La chiusura del film è affidata a Fiesta, e la scena è un po’ la summa di tutto ciò che c’è di sbagliato in Ballo ballo: cliché a non finire, buonismo, accozzaglia di colori, gente che balla male, i soliti italiani baffuti e le loro cazzo di vespe e soprattutto una Roma ricostruita approssimativamente al computer in cui compare anche una Raffaella Carrà di cui è possibile vedere i contorni.
Per scrupolo e per autolesionismo ho guardato il film anche in lingua originale (originalmente intitolato Explota explota, cioé “esplode esplode”).
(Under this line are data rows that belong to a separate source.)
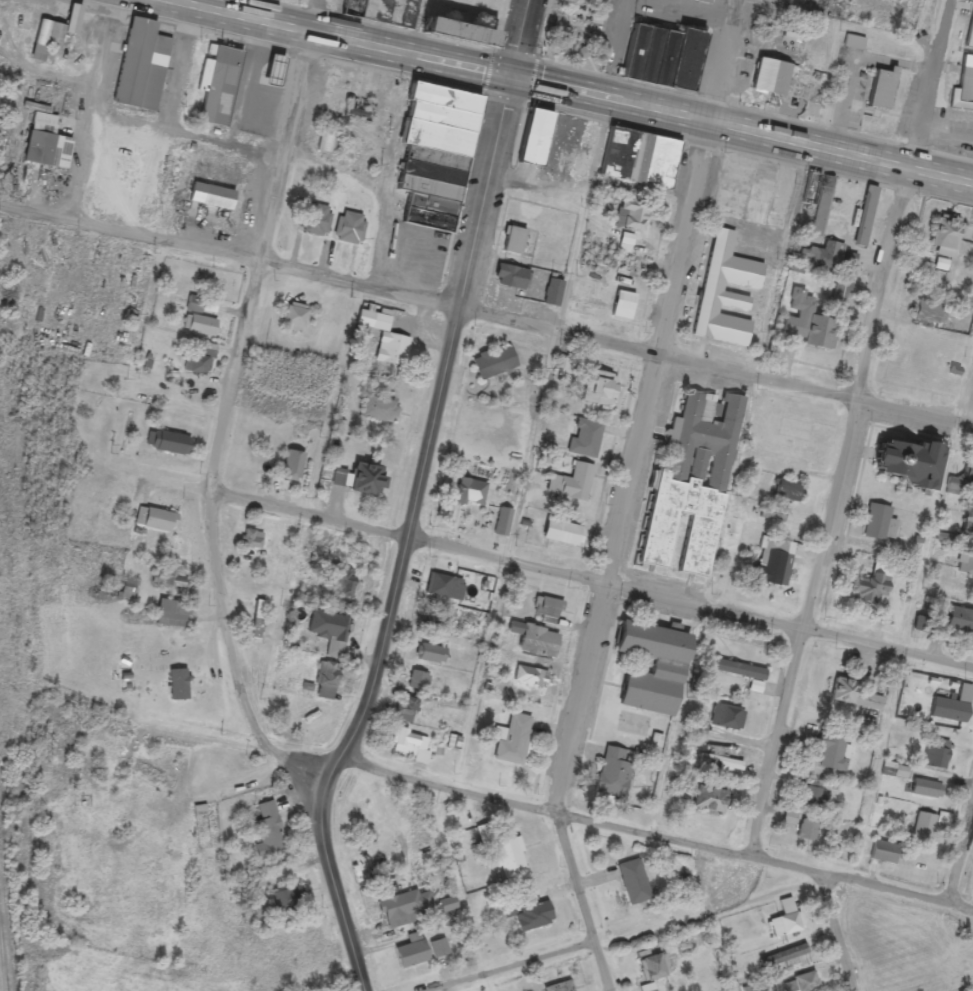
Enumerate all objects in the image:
building: (281, 0)
building: (398, 14)
building: (73, 21)
building: (451, 33)
building: (971, 35)
road: (524, 40)
building: (46, 41)
building: (661, 58)
building: (141, 68)
building: (272, 72)
building: (774, 74)
building: (965, 82)
building: (220, 88)
building: (887, 91)
road: (577, 94)
road: (93, 110)
building: (361, 110)
building: (437, 121)
building: (327, 142)
building: (46, 144)
building: (555, 144)
building: (2, 152)
building: (638, 159)
building: (211, 198)
building: (819, 202)
building: (633, 215)
building: (316, 222)
building: (349, 229)
building: (946, 234)
building: (513, 242)
building: (626, 243)
building: (825, 258)
building: (510, 278)
building: (842, 293)
building: (552, 294)
building: (719, 294)
building: (625, 304)
building: (202, 307)
building: (929, 313)
road: (486, 314)
building: (294, 319)
building: (808, 324)
building: (199, 327)
building: (385, 341)
building: (195, 364)
building: (494, 364)
building: (599, 390)
building: (379, 412)
road: (230, 419)
road: (853, 431)
building: (585, 441)
building: (167, 444)
building: (905, 464)
building: (293, 468)
building: (968, 475)
building: (360, 481)
building: (572, 485)
building: (692, 485)
building: (786, 492)
building: (471, 495)
road: (629, 498)
building: (775, 515)
building: (156, 522)
building: (877, 524)
building: (504, 525)
building: (561, 535)
road: (407, 538)
building: (252, 541)
building: (771, 563)
building: (966, 568)
road: (567, 574)
building: (170, 579)
building: (342, 583)
building: (439, 587)
building: (870, 590)
building: (547, 610)
building: (172, 614)
building: (258, 621)
building: (960, 623)
building: (325, 628)
building: (534, 642)
building: (707, 645)
building: (431, 656)
building: (650, 669)
building: (327, 683)
building: (854, 697)
building: (410, 704)
building: (727, 719)
building: (851, 722)
building: (514, 743)
building: (410, 746)
building: (833, 754)
building: (937, 756)
building: (615, 774)
building: (926, 791)
building: (813, 795)
building: (709, 801)
building: (803, 828)
building: (926, 828)
building: (269, 833)
road: (660, 839)
building: (504, 854)
building: (884, 854)
road: (964, 874)
building: (634, 884)
building: (286, 900)
building: (448, 907)
building: (402, 910)
road: (712, 913)
railway: (5, 917)
building: (532, 919)
building: (786, 926)
road: (840, 933)
building: (439, 950)
building: (411, 954)
building: (784, 958)
building: (654, 969)
road: (527, 971)
building: (807, 983)
building: (561, 988)
building: (649, 989)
Devo dire che mi è parso migliore, ma la cosa credo che dipenda dal fatto che non parlo lo spagnolo e quantomeno non ho capito quello che dicevano gli attori.
Amiamo e abbiamo sempre amato Raffaella Carrà, ma Ballo ballo è indifendibile sotto ogni punto di vista; l’immensa grandezza di Raffa meritava molto più di questo raffazzonato tentativo di tributo.